Input for this task START
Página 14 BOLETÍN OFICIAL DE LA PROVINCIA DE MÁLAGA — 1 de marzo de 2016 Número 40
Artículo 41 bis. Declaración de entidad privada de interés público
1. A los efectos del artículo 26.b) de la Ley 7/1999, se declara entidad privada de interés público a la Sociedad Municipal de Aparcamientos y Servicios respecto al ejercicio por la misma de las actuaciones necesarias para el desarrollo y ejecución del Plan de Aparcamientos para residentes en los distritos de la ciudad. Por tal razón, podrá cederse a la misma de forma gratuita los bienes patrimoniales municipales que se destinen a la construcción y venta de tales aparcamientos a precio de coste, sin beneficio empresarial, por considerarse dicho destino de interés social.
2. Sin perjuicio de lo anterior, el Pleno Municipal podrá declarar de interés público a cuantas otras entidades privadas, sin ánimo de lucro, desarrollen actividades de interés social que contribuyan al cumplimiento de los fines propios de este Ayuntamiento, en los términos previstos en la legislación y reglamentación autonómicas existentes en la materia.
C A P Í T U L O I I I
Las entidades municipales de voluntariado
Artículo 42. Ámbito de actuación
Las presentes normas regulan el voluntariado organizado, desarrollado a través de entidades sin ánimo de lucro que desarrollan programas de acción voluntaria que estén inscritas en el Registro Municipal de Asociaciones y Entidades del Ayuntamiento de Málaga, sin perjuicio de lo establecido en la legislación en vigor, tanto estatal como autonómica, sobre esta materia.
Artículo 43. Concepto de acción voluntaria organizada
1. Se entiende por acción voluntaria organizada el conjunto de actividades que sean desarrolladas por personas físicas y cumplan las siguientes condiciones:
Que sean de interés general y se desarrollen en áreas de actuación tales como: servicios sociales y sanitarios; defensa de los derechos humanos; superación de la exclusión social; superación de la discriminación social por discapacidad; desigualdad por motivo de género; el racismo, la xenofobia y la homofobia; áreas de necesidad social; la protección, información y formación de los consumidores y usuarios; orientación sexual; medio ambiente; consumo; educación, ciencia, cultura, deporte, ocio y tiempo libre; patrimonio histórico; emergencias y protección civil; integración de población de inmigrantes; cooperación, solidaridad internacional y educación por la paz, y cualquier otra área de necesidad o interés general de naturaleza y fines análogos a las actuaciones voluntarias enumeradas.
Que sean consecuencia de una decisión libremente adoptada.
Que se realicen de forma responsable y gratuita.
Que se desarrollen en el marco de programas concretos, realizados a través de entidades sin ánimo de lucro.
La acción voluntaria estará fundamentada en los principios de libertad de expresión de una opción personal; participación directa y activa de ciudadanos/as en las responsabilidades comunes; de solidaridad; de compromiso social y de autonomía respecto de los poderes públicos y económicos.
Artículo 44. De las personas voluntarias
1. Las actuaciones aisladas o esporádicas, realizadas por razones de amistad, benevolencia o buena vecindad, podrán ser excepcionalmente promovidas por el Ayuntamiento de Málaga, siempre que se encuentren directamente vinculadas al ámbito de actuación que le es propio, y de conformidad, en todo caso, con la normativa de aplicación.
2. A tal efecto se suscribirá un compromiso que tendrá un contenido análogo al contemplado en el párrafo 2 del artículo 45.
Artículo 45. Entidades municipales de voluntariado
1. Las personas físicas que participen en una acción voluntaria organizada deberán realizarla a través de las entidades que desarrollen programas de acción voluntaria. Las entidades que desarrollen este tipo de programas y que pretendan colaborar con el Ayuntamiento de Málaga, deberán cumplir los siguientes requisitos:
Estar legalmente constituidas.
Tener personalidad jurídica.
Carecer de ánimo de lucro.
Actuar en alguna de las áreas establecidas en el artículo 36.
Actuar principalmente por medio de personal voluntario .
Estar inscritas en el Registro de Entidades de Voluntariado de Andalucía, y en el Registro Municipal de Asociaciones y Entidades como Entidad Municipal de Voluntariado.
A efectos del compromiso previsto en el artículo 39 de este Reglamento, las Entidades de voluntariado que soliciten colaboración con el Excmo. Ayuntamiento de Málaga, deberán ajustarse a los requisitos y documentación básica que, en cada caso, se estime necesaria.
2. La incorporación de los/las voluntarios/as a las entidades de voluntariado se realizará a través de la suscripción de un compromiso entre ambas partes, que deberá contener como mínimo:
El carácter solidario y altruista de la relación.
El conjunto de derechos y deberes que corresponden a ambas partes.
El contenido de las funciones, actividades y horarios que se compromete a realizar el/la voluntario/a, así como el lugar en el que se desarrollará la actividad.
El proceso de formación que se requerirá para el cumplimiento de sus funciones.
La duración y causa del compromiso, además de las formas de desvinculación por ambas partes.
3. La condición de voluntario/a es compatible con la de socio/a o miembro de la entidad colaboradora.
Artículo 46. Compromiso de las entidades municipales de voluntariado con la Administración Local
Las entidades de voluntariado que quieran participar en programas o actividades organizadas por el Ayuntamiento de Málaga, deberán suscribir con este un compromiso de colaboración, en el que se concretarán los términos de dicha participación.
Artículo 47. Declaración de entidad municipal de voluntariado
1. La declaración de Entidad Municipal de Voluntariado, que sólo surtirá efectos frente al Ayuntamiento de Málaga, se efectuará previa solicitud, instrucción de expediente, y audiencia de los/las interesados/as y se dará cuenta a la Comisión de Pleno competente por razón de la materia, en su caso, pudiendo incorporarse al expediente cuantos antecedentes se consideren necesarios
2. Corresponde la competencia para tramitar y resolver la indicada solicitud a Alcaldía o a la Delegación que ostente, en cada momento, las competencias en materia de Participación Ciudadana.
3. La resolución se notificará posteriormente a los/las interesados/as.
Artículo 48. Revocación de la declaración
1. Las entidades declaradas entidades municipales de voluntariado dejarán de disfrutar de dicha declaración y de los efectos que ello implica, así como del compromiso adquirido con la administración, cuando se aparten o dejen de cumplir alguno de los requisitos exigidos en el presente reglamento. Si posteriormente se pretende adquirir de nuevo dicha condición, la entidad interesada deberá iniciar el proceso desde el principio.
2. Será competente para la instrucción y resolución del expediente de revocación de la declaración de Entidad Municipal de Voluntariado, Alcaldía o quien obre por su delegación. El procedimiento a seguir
Input for this task END
> **Your task**
Please return all of the entries shown above, exactly as they stand.

> **Response area**
Página 14 BOLETÍN OFICIAL DE LA PROVINCIA DE MÁLAGA — 1 de marzo de 2016 Número 40
Artículo 41 bis. Declaración de entidad privada de interés público
1. A los efectos del artículo 26.b) de la Ley 7/1999, se declara entidad privada de interés público a la Sociedad Municipal de Aparcamientos y Servicios respecto al ejercicio por la misma de las actuaciones necesarias para el desarrollo y ejecución del Plan de Aparcamientos para residentes en los distritos de la ciudad. Por tal razón, podrá cederse a la misma de forma gratuita los bienes patrimoniales municipales que se destinen a la construcción y venta de tales aparcamientos a precio de coste, sin beneficio empresarial, por considerarse dicho destino de interés social.
2. Sin perjuicio de lo anterior, el Pleno Municipal podrá declarar de interés público a cuantas otras entidades privadas, sin ánimo de lucro, desarrollen actividades de interés social que contribuyan al cumplimiento de los fines propios de este Ayuntamiento, en los términos previstos en la legislación y reglamentación autonómicas existentes en la materia.
C A P Í T U L O I I I
Las entidades municipales de voluntariado
Artículo 42. Ámbito de actuación
Las presentes normas regulan el voluntariado organizado, desarrollado a través de entidades sin ánimo de lucro que desarrollan programas de acción voluntaria que estén inscritas en el Registro Municipal de Asociaciones y Entidades del Ayuntamiento de Málaga, sin perjuicio de lo establecido en la legislación en vigor, tanto estatal como autonómica, sobre esta materia.
Artículo 43. Concepto de acción voluntaria organizada
1. Se entiende por acción voluntaria organizada el conjunto de actividades que sean desarrolladas por personas físicas y cumplan las siguientes condiciones:
Que sean de interés general y se desarrollen en áreas de actuación tales como: servicios sociales y sanitarios; defensa de los derechos humanos; superación de la exclusión social; superación de la discriminación social por discapacidad; desigualdad por motivo de género; el racismo, la xenofobia y la homofobia; áreas de necesidad social; la protección, información y formación de los consumidores y usuarios; orientación sexual; medio ambiente; consumo; educación, ciencia, cultura, deporte, ocio y tiempo libre; patrimonio histórico; emergencias y protección civil; integración de población de inmigrantes; cooperación, solidaridad internacional y educación por la paz, y cualquier otra área de necesidad o interés general de naturaleza y fines análogos a las actuaciones voluntarias enumeradas.
Que sean consecuencia de una decisión libremente adoptada.
Que se realicen de forma responsable y gratuita.
Que se desarrollen en el marco de programas concretos, realizados a través de entidades sin ánimo de lucro.
La acción voluntaria estará fundamentada en los principios de libertad de expresión de una opción personal; participación directa y activa de ciudadanos/as en las responsabilidades comunes; de solidaridad; de compromiso social y de autonomía respecto de los poderes públicos y económicos.
Artículo 44. De las personas voluntarias
1. Las actuaciones aisladas o esporádicas, realizadas por razones de amistad, benevolencia o buena vecindad, podrán ser excepcionalmente promovidas por el Ayuntamiento de Málaga, siempre que se encuentren directamente vinculadas al ámbito de actuación que le es propio, y de conformidad, en todo caso, con la normativa de aplicación.
2. A tal efecto se suscribirá un compromiso que tendrá un contenido análogo al contemplado en el párrafo 2 del artículo 45.
Artículo 45. Entidades municipales de voluntariado
1. Las personas físicas que participen en una acción voluntaria organizada deberán realizarla a través de las entidades que desarrollen programas de acción voluntaria. Las entidades que desarrollen este tipo de programas y que pretendan colaborar con el Ayuntamiento de Málaga, deberán cumplir los siguientes requisitos:
Estar legalmente constituidas.
Tener personalidad jurídica.
Carecer de ánimo de lucro.
Actuar en alguna de las áreas establecidas en el artículo 36.
Actuar principalmente por medio de personal voluntario .
Estar inscritas en el Registro de Entidades de Voluntariado de Andalucía, y en el Registro Municipal de Asociaciones y Entidades como Entidad Municipal de Voluntariado.
A efectos del compromiso previsto en el artículo 39 de este Reglamento, las Entidades de voluntariado que soliciten colaboración con el Excmo. Ayuntamiento de Málaga, deberán ajustarse a los requisitos y documentación básica que, en cada caso, se estime necesaria.
2. La incorporación de los/las voluntarios/as a las entidades de voluntariado se realizará a través de la suscripción de un compromiso entre ambas partes, que deberá contener como mínimo:
El carácter solidario y altruista de la relación.
El conjunto de derechos y deberes que corresponden a ambas partes.
El contenido de las funciones, actividades y horarios que se compromete a realizar el/la voluntario/a, así como el lugar en el que se desarrollará la actividad.
El proceso de formación que se requerirá para el cumplimiento de sus funciones.
La duración y causa del compromiso, además de las formas de desvinculación por ambas partes.
3. La condición de voluntario/a es compatible con la de socio/a o miembro de la entidad colaboradora.
Artículo 46. Compromiso de las entidades municipales de voluntariado con la Administración Local
Las entidades de voluntariado que quieran participar en programas o actividades organizadas por el Ayuntamiento de Málaga, deberán suscribir con este un compromiso de colaboración, en el que se concretarán los términos de dicha participación.
Artículo 47. Declaración de entidad municipal de voluntariado
1. La declaración de Entidad Municipal de Voluntariado, que sólo surtirá efectos frente al Ayuntamiento de Málaga, se efectuará previa solicitud, instrucción de expediente, y audiencia de los/las interesados/as y se dará cuenta a la Comisión de Pleno competente por razón de la materia, en su caso, pudiendo incorporarse al expediente cuantos antecedentes se consideren necesarios
2. Corresponde la competencia para tramitar y resolver la indicada solicitud a Alcaldía o a la Delegación que ostente, en cada momento, las competencias en materia de Participación Ciudadana.
3. La resolución se notificará posteriormente a los/las interesados/as.
Artículo 48. Revocación de la declaración
1. Las entidades declaradas entidades municipales de voluntariado dejarán de disfrutar de dicha declaración y de los efectos que ello implica, así como del compromiso adquirido con la administración, cuando se aparten o dejen de cumplir alguno de los requisitos exigidos en el presente reglamento. Si posteriormente se pretende adquirir de nuevo dicha condición, la entidad interesada deberá iniciar el proceso desde el principio.
2. Será competente para la instrucción y resolución del expediente de revocación de la declaración de Entidad Municipal de Voluntariado, Alcaldía o quien obre por su delegación. El procedimiento a seguir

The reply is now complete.